Work required: Pull out every line in the listing below that contains the string "skArc". Treat uppercase and lowercase letters as different.

Stored data
* * * * * * * * *
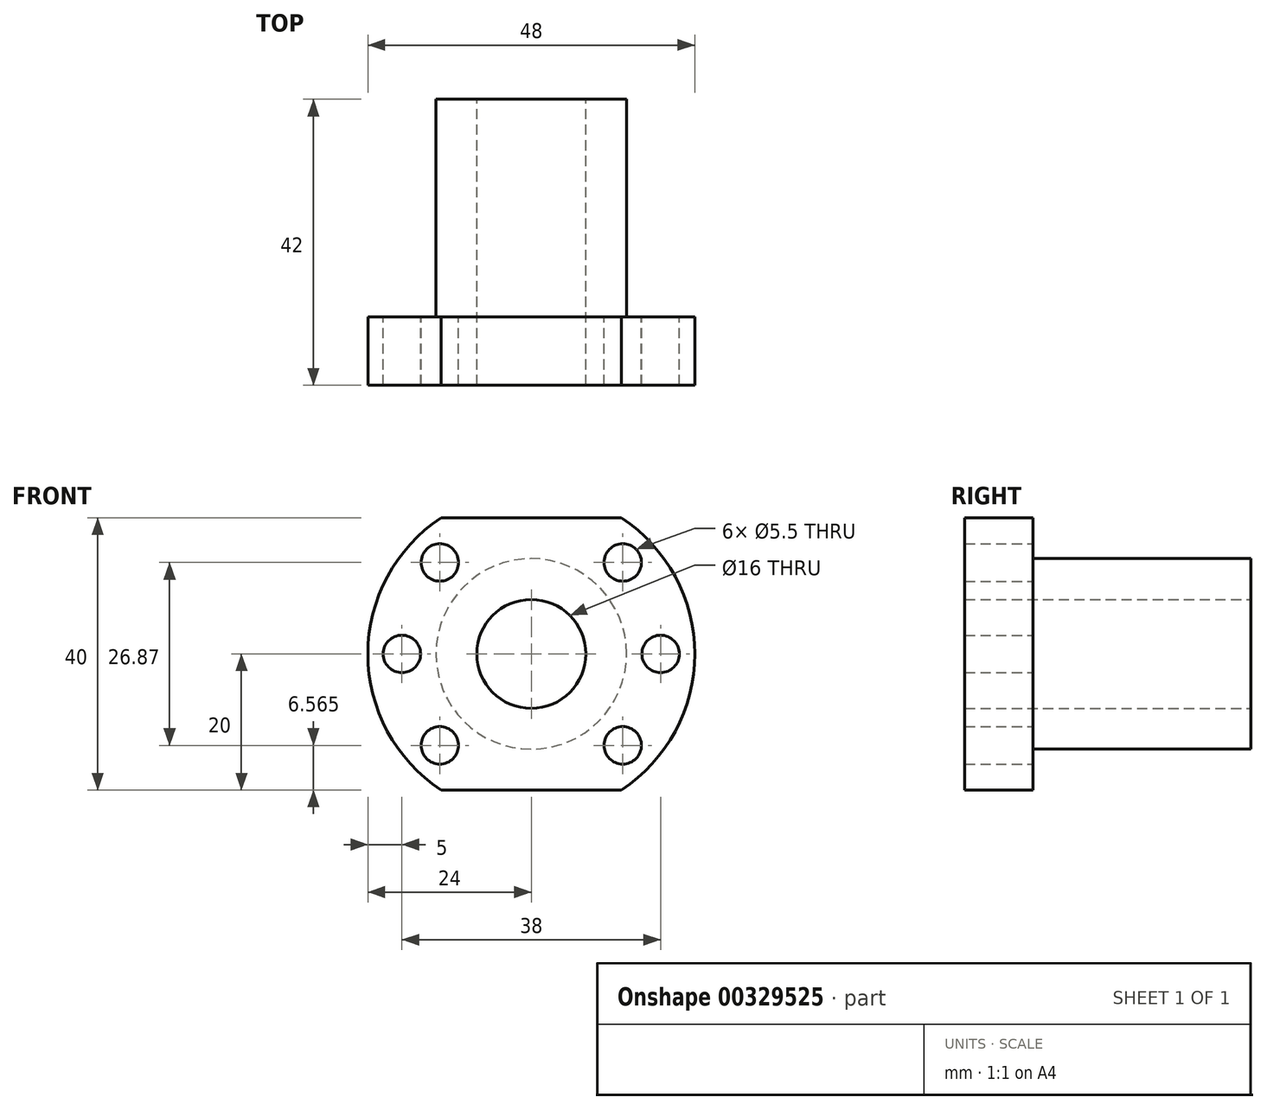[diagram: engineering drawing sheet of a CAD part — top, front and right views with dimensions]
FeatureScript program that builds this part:
annotation { "Feature Type Name" : "Feature", "Feature Type Description" : "" }
export const myFeature = defineFeature(function(context is Context, id is Id, definition is map)
    precondition{}
    {
        {
            var Q0;
            Q0=qCreatedBy(makeId("Front.planeOp"),FACE);
            var sketch = newSketch(context, id + "F0", { "sketchPlane" : qUnion([Q0])});
            skArc(sketch, "E0", {"start": v(-13.27, 20) * mm, "mid": v(-24, 0) * mm, "end": v(-13.27, -20) * mm});
            skCircle(sketch, "E1", {"center": v(0, 0) * mm, "radius": 8 * mm});
            skLineSegment(sketch, "E2", {"start": v(-13.27, 20) * mm, "end": v(13.27, 20) * mm});
            skLineSegment(sketch, "E3", {"start": v(-13.27, -20) * mm, "end": v(13.27, -20) * mm});
            skArc(sketch, "E4.trimOffspring", {"start": v(13.27, -20) * mm, "mid": v(24, 0) * mm, "end": v(13.27, 20) * mm});
            skCircle(sketch, "E5", {"center": v(0, 0) * mm, "radius": 19 * mm, "construction": true});
            skCircle(sketch, "E6", {"center": v(-13.44, 13.44) * mm, "radius": 2.75 * mm});
            skCircle(sketch, "E7", {"center": v(-19, 0) * mm, "radius": 2.75 * mm});
            skCircle(sketch, "E8", {"center": v(-13.44, -13.44) * mm, "radius": 2.75 * mm});
            skCircle(sketch, "E9", {"center": v(13.44, -13.44) * mm, "radius": 2.75 * mm});
            skCircle(sketch, "E10", {"center": v(19, 0) * mm, "radius": 2.75 * mm});
            skCircle(sketch, "E11", {"center": v(13.44, 13.44) * mm, "radius": 2.75 * mm});
            skLineSegment(sketch, "E12", {"start": v(-13.44, 13.44) * mm, "end": v(0, 0) * mm, "construction": true});
            skLineSegment(sketch, "E13", {"start": v(-19, 0) * mm, "end": v(0, 0) * mm, "construction": true});
            skSolve(sketch);
        }
        {
            var Q0;
            Q0 = qSketchRegion(id + "F0", true);
            extrude(context, id + "F1", {"entities" : qUnion([Q0]), "depth" : 10 * mm});
        }
        {
            var Q0;
            Q0=makeQuery(id+"F1.opExtrude","CAP_FACE",FACE,{"disambiguationData":[OSD([sQuery(id+"F0.wireOp",EDGE,"E0"),sQuery(id+"F0.wireOp",EDGE,"E1"),sQuery(id+"F0.wireOp",EDGE,"E2"),sQuery(id+"F0.wireOp",EDGE,"E3"),sQuery(id+"F0.wireOp",EDGE,"E4.trimOffspring"),sQuery(id+"F0.wireOp",EDGE,"E6"),sQuery(id+"F0.wireOp",EDGE,"E7"),sQuery(id+"F0.wireOp",EDGE,"E8"),sQuery(id+"F0.wireOp",EDGE,"E9"),sQuery(id+"F0.wireOp",EDGE,"E10"),sQuery(id+"F0.wireOp",EDGE,"E11")])],"isStart":true});
            var sketch = newSketch(context, id + "F2", { "sketchPlane" : qUnion([Q0])});
            skCircle(sketch, "E14", {"center": v(0, 0) * mm, "radius": 8 * mm});
            skCircle(sketch, "E15", {"center": v(0, 0) * mm, "radius": 14 * mm});
            skSolve(sketch);
        }
        {
            var Q0;
            Q0 = qSketchRegion(id + "F2", true);
            extrude(context, id + "F3", {"entities" : qUnion([Q0]), "operationType" : NewBodyOperationType.ADD, "depth" : 32 * mm});
        }
    });
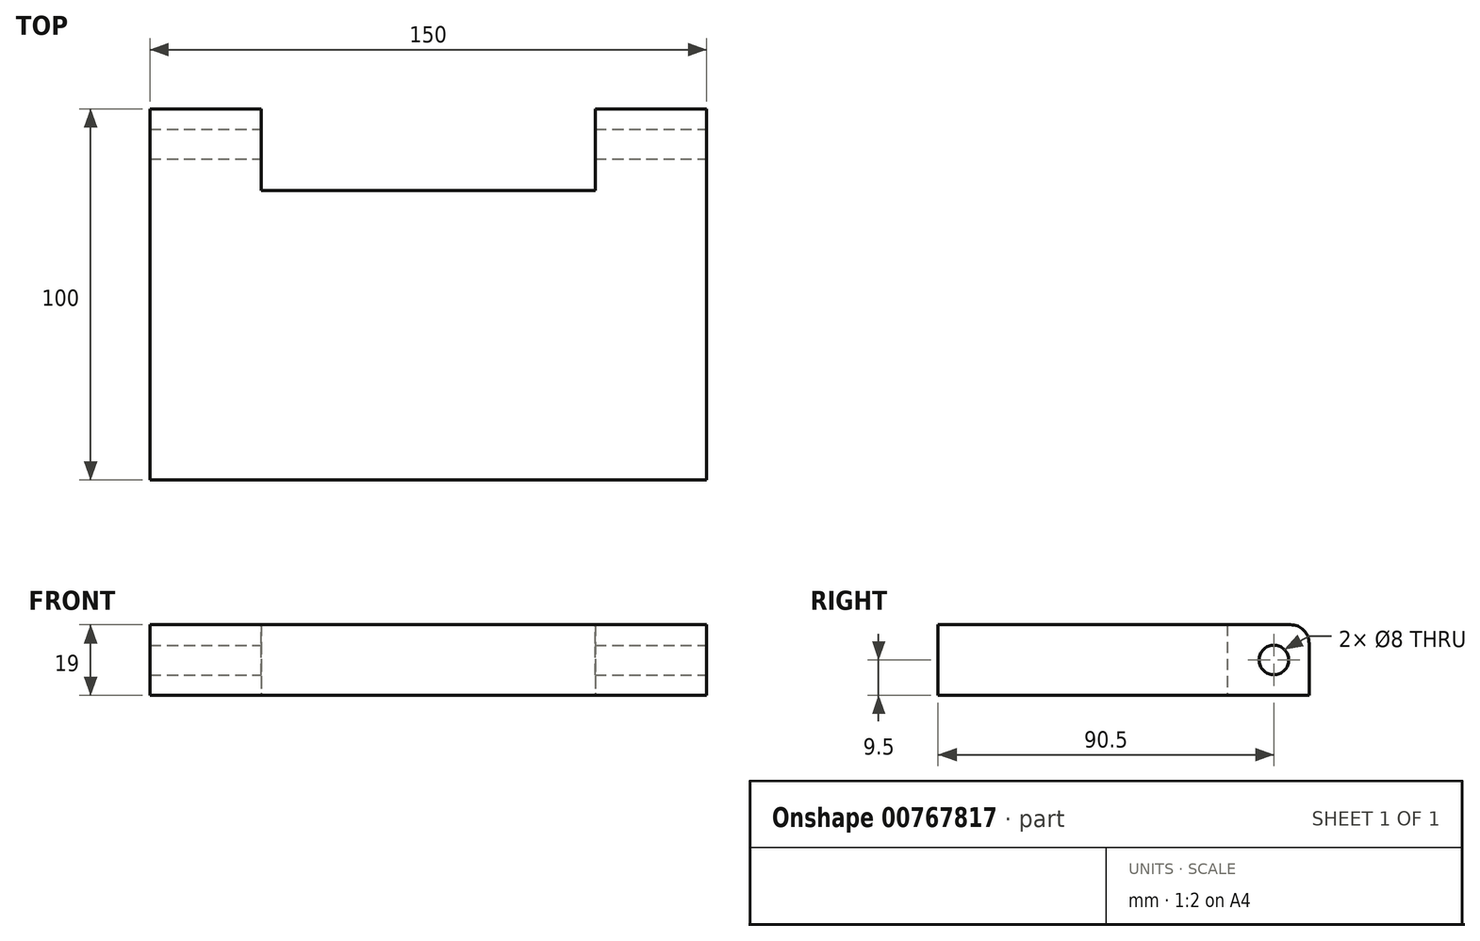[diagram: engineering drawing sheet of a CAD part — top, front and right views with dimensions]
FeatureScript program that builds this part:
annotation { "Feature Type Name" : "Feature", "Feature Type Description" : "" }
export const myFeature = defineFeature(function(context is Context, id is Id, definition is map)
    precondition{}
    {
        {
            var Q0;
            Q0=qCreatedBy(makeId("Top.planeOp"),FACE);
            var sketch = newSketch(context, id + "F0", { "sketchPlane" : qUnion([Q0])});
            skLineSegment(sketch, "E0.bottom", {"start": v(75, -50) * mm, "end": v(-75, -50) * mm});
            skLineSegment(sketch, "E0.top", {"start": v(75, 50) * mm, "end": v(45, 50) * mm});
            skLineSegment(sketch, "E0.left", {"start": v(75, -50) * mm, "end": v(75, 50) * mm});
            skLineSegment(sketch, "E0.right", {"start": v(-75, -50) * mm, "end": v(-75, 50) * mm});
            skPoint(sketch, "E0.middle", {"position": v(0, 0) * mm});
            skLineSegment(sketch, "E1.top", {"start": v(-45, 28) * mm, "end": v(45, 28) * mm});
            skLineSegment(sketch, "E1.left", {"start": v(-45, 50) * mm, "end": v(-45, 28) * mm});
            skLineSegment(sketch, "E1.right", {"start": v(45, 50) * mm, "end": v(45, 28) * mm});
            skLineSegment(sketch, "E2.trimOffspring", {"start": v(-45, 50) * mm, "end": v(-75, 50) * mm});
            skSolve(sketch);
        }
        {
            var Q0;
            Q0=makeQuery(id+"F0.imprint","IMPRINT",FACE,{"disambiguationData":[TD([[makeQuery(id+"F0.imprint","IMPRINT",EDGE,{"derivedFrom":sQuery(id+"F0.wireOp",EDGE,"E0.bottom")}),-1.0]])]});
            extrude(context, id + "F1", {"entities" : qUnion([Q0]), "depth" : 19 * mm, "offsetDistance" : 25 * mm});
        }
        {
            var Q0;
            Q0=makeQuery(id+"F1.opExtrude","SWEPT_FACE",FACE,{"disambiguationData":[OSD([sQuery(id+"F0.wireOp",EDGE,"E0.left")])]});
            var sketch = newSketch(context, id + "F2", { "sketchPlane" : qUnion([Q0])});
            skLineSegment(sketch, "E3", {"start": v(31, 19) * mm, "end": v(31, 0) * mm, "construction": true});
            skLineSegment(sketch, "E4", {"start": v(31, 19) * mm, "end": v(50, 0) * mm, "construction": true});
            skCircle(sketch, "E5", {"center": v(40.5, 9.5) * mm, "radius": 4 * mm});
            skSolve(sketch);
        }
        {
            var Q0;
            Q0=makeQuery(id+"F2.imprint","IMPRINT",FACE,{"disambiguationData":[TD([[makeQuery(id+"F2.imprint","IMPRINT",EDGE,{"derivedFrom":sQuery(id+"F2.wireOp",EDGE,"E5")}),1.0]])]});
            extrude(context, id + "F3", {"entities" : qUnion([Q0]), "operationType" : NewBodyOperationType.REMOVE, "endBound" : BoundingType.THROUGH_ALL, "oppositeDirection" : true, "depth" : 25 * mm, "offsetDistance" : 25 * mm});
        }
        {
            var Q0;
            Q0=makeQuery(id+"F1.opExtrude","CAP_EDGE",EDGE,{"disambiguationData":[OSD([sQuery(id+"F0.wireOp",EDGE,"E2.trimOffspring")])],"isStart":false});
            var Q1;
            Q1=makeQuery(id+"F1.opExtrude","CAP_EDGE",EDGE,{"disambiguationData":[OSD([sQuery(id+"F0.wireOp",EDGE,"E0.top")])],"isStart":false});
            fillet(context, id + "F4", {"entities" : qUnion([Q0, Q1]), "radius" : 5 * mm, "tangentPropagation" : true, "allowEdgeOverflow" : false});
        }
    });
* * * * * * * * *
Exercise response:
            skArc(sketch, "E0", {"start": v(-13.27, 20) * mm, "mid": v(-24, 0) * mm, "end": v(-13.27, -20) * mm});
            skArc(sketch, "E4.trimOffspring", {"start": v(13.27, -20) * mm, "mid": v(24, 0) * mm, "end": v(13.27, 20) * mm});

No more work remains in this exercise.